(SUPPLIED INFORMATION)

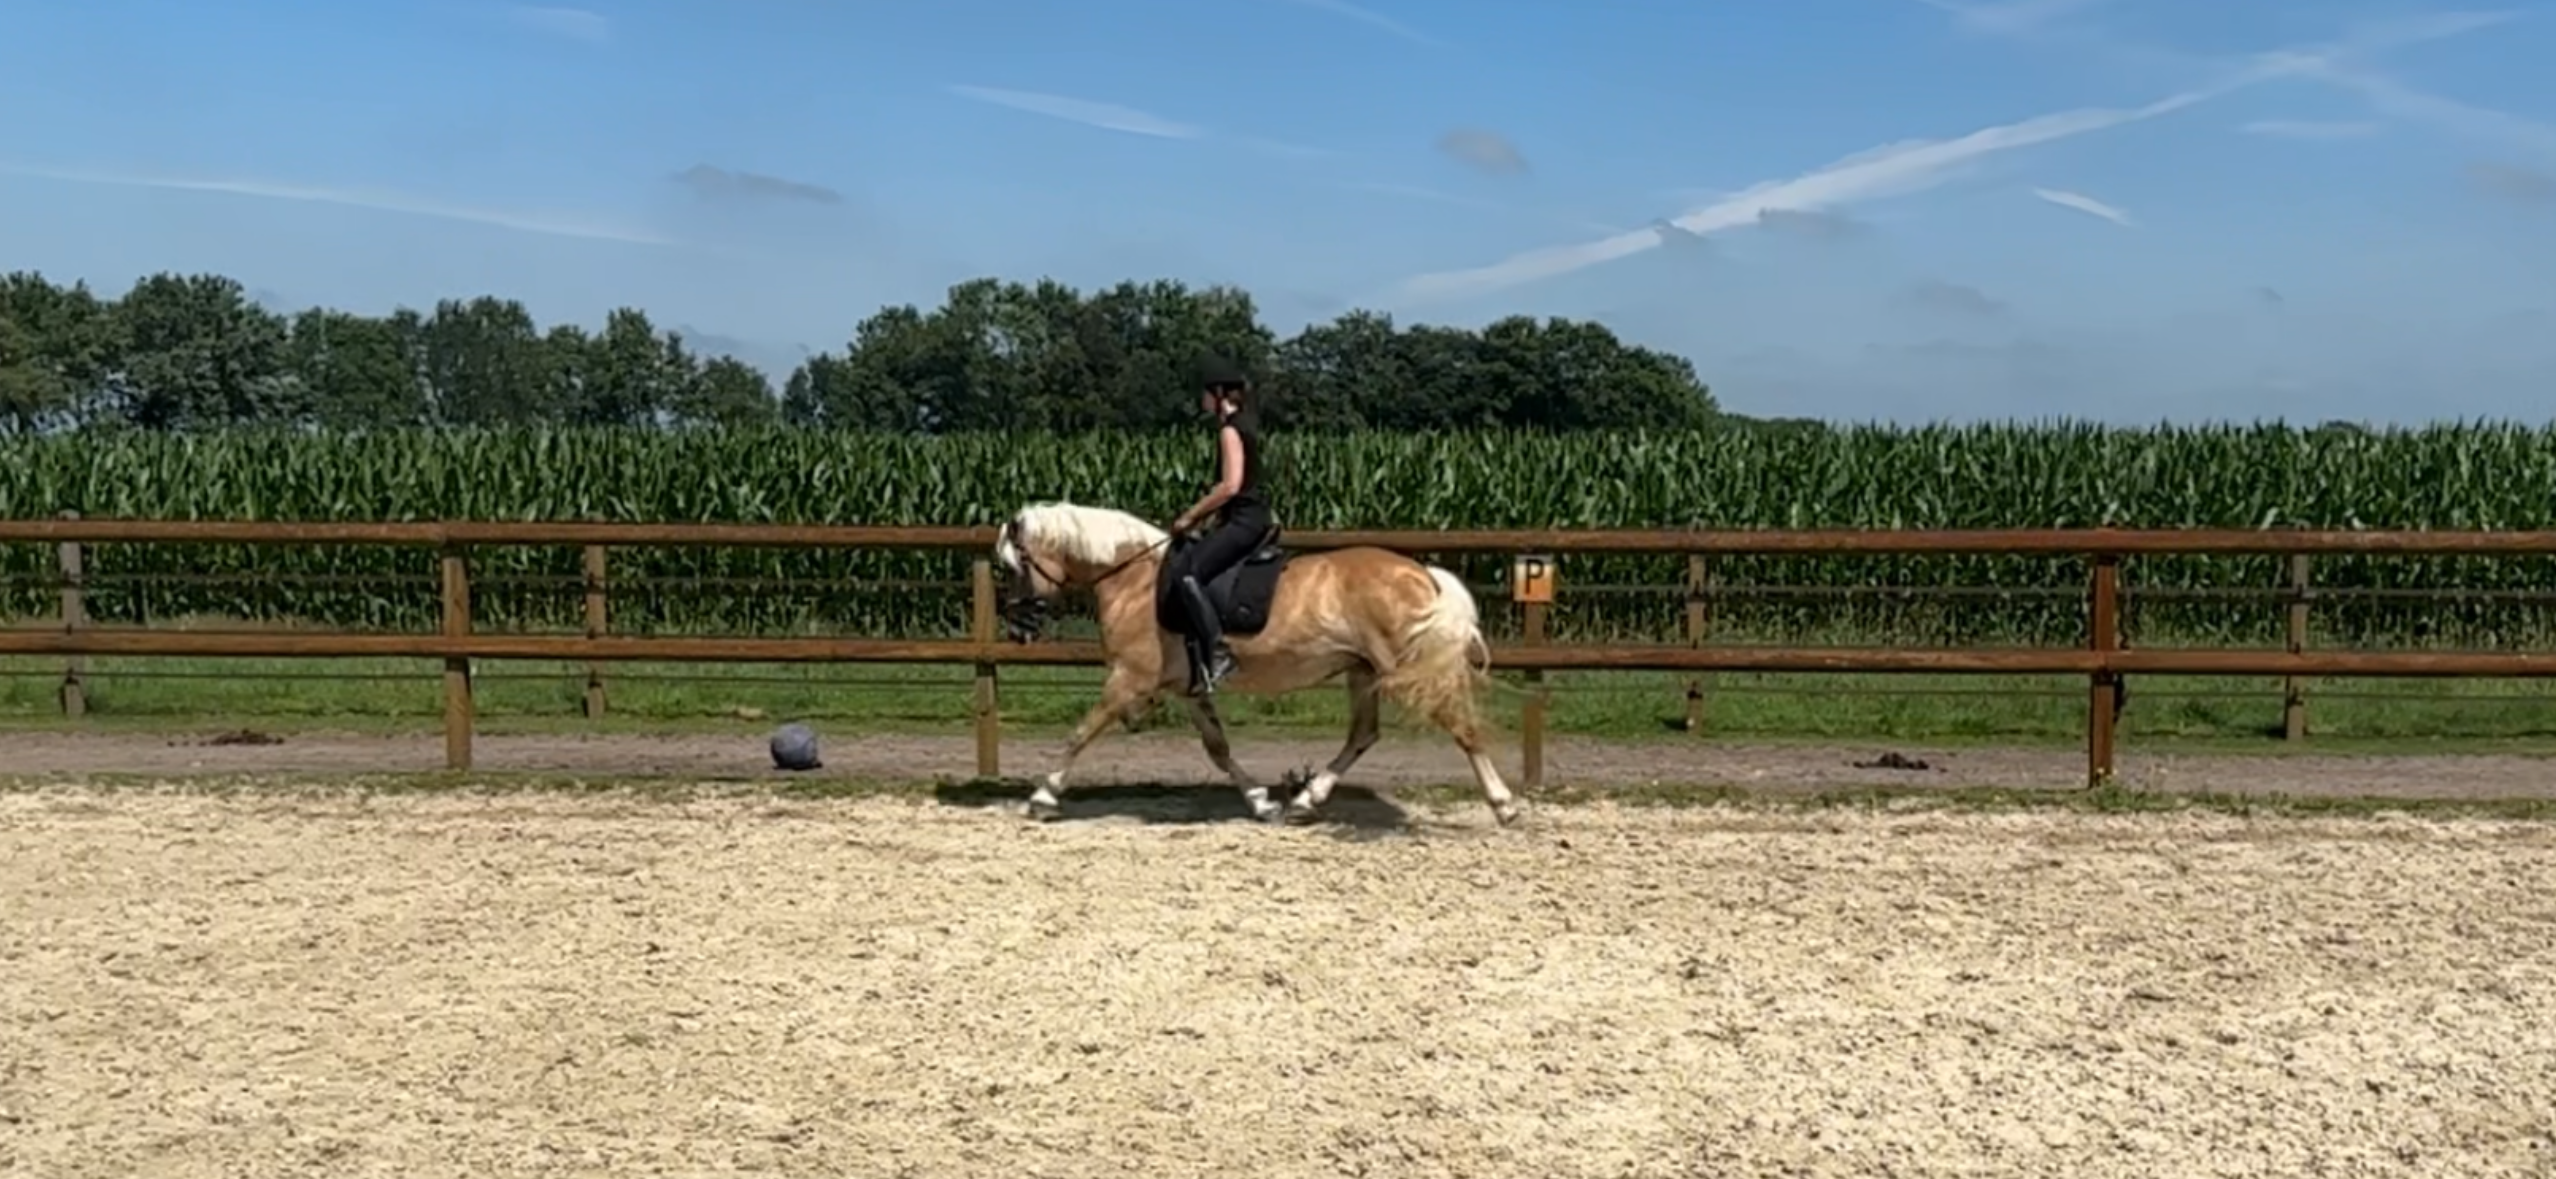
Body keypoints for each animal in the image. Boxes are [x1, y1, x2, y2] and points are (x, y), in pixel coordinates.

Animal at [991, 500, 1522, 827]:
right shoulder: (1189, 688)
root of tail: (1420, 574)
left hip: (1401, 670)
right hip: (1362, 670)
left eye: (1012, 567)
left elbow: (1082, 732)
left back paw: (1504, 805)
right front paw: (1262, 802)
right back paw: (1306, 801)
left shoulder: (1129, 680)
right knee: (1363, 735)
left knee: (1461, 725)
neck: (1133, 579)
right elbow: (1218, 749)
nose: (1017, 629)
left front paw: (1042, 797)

(End SUPPLIED INFORMATION)

- YOUR INSTRUCTIONS
Set down every record once more, word for word, without pictures.

- YOUR RESPONSE
Body keypoints for each animal in the image. Boxes are [x1, y1, x2, y2] and points are (x, y), in pixel coordinates.

Animal at [991, 500, 1522, 827]:
right shoulder: (1189, 688)
root of tail: (1420, 574)
left hip: (1401, 670)
right hip: (1362, 670)
left eye: (1012, 567)
left elbow: (1082, 732)
left back paw: (1504, 805)
right front paw: (1262, 802)
right back paw: (1306, 801)
left shoulder: (1129, 680)
right knee: (1363, 735)
left knee: (1461, 725)
neck: (1133, 579)
right elbow: (1218, 749)
nose: (1017, 629)
left front paw: (1042, 797)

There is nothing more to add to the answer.